*READING PASSAGE*.
Start of Block

However, as Counsel for CDC, Gwion Lewis, pointed out to Mr Thornely-Taylor during his cross-examination, the impacts recorded in the Environmental Statement had been (see footnote 5):

“… calculated by looking at the total ambient noise that results from the scheme, by cementing the noise from the HS2 scheme, with other ambient [non-railway] noise sources.”

At the very least, this would appear to indicate a somewhat ambivalent position on the part of the Promoter regarding the advisability/feasibility of combining the impacts of noise from different sources.

On the more direct point of whether HS2 Ltd had misinterpreted the WHO guidelines, Mr Thornely-Taylor offered a somewhat brass-necked defence. Whilst apparently conceding that the WHO guidelines made its recommendations on the basis of total noise and admitting that “HS2 hadn’t taken the WHO guidelines opinion” in using HS2 noise only to determine if LOAEL had been exceeded, he offered the explanation that HS2 Ltd had instead “taken the research that underlies the opinion, which the authors of the guidelines reached”. He added (see footnote 6):

“It is true one or more of the authors of the guidelines have expressed views which extend the conclusions of the research but HS2 relies on the research itself.”

During his October session with the Select Committee, which I have referred to above, Mr Thornley-Taylor had been kind enough to offer a modicum of explanation for this stance, citing three papers that had been included in the research underling the WHO guidelines: one of these was specifically about railway noise; the second considered aircraft noise; and, the third had as its subject highway noise. This, so Mr Thornely-Taylor claimed, meant that the WHO guidelines applied to “specific sources” rather than, as the Counsel for HS2 Action Alliance put to him, to “noise emitted from all sources except noise at the industrial workplace” (see footnote 7).

End of Block

*YOUR GOAL*. Repeat the passage on HS2 noise word for word from "However, as Counsel" to "from different sources.". The rows have no connection to the passage on HS2 noise.

*STORED DATA*.
Start of Block

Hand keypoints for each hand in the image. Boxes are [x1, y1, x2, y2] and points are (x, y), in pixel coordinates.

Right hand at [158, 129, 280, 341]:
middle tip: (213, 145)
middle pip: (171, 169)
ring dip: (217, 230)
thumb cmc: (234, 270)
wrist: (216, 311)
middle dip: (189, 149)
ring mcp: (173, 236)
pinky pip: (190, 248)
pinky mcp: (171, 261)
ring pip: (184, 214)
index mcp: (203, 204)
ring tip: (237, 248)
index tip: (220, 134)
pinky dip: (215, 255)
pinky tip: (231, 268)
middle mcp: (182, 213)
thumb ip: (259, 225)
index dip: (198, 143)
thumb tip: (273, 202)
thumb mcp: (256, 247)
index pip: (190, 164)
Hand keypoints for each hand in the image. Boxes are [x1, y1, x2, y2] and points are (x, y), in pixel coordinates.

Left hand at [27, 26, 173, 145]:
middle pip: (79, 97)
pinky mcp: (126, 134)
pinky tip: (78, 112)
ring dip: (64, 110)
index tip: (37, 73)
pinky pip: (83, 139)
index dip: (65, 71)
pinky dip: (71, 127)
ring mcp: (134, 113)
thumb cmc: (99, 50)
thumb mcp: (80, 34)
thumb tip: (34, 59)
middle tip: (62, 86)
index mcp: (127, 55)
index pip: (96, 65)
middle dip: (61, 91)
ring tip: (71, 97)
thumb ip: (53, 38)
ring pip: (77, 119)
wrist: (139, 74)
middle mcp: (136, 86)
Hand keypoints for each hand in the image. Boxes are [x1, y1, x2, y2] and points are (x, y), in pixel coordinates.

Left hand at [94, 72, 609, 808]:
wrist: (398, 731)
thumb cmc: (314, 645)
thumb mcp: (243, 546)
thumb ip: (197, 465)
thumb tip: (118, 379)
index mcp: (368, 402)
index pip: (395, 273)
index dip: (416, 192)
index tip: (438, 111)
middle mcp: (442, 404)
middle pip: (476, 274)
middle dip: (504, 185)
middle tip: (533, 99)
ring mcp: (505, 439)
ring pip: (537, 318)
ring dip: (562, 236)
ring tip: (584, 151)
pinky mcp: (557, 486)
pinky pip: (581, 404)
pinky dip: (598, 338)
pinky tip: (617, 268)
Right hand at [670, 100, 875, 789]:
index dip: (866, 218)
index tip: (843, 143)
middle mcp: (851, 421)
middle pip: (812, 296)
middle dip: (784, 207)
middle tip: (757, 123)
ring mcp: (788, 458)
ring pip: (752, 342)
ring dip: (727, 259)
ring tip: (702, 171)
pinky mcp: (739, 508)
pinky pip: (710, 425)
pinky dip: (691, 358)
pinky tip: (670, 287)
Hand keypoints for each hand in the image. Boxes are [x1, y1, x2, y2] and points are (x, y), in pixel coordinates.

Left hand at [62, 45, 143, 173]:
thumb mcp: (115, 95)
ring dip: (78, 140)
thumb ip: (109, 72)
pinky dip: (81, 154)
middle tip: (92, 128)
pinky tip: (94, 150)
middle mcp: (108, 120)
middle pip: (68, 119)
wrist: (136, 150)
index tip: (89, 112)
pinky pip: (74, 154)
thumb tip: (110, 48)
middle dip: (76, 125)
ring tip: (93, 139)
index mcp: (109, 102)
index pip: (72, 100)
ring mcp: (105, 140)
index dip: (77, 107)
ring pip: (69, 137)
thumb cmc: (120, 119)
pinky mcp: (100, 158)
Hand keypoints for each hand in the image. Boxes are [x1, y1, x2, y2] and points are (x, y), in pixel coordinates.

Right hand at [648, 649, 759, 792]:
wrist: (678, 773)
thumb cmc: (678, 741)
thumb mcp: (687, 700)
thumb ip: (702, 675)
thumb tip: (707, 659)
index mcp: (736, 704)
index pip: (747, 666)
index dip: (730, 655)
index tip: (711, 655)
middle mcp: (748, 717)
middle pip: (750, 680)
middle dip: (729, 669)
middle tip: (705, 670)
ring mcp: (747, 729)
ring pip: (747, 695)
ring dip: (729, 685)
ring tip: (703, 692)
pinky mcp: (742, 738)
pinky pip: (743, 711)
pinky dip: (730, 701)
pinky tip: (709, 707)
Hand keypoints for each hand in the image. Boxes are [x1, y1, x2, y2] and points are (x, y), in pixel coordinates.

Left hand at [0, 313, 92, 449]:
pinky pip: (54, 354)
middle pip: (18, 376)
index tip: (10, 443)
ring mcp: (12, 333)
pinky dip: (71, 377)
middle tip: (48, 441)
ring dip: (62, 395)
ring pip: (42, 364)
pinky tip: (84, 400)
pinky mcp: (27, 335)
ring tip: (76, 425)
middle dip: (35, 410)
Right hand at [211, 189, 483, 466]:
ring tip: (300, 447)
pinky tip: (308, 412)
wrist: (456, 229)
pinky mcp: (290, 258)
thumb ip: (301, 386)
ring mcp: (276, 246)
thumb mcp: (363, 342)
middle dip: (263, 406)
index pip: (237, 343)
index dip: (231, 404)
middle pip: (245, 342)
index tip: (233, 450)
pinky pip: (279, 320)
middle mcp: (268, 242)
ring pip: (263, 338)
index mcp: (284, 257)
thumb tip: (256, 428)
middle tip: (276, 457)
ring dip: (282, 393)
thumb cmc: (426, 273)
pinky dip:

End of Block

*ANSWER TO THIS PROBLEM*.
However, as Counsel for CDC, Gwion Lewis, pointed out to Mr Thornely-Taylor during his cross-examination, the impacts recorded in the Environmental Statement had been (see footnote 5):

“… calculated by looking at the total ambient noise that results from the scheme, by cementing the noise from the HS2 scheme, with other ambient [non-railway] noise sources.”

At the very least, this would appear to indicate a somewhat ambivalent position on the part of the Promoter regarding the advisability/feasibility of combining the impacts of noise from different sources.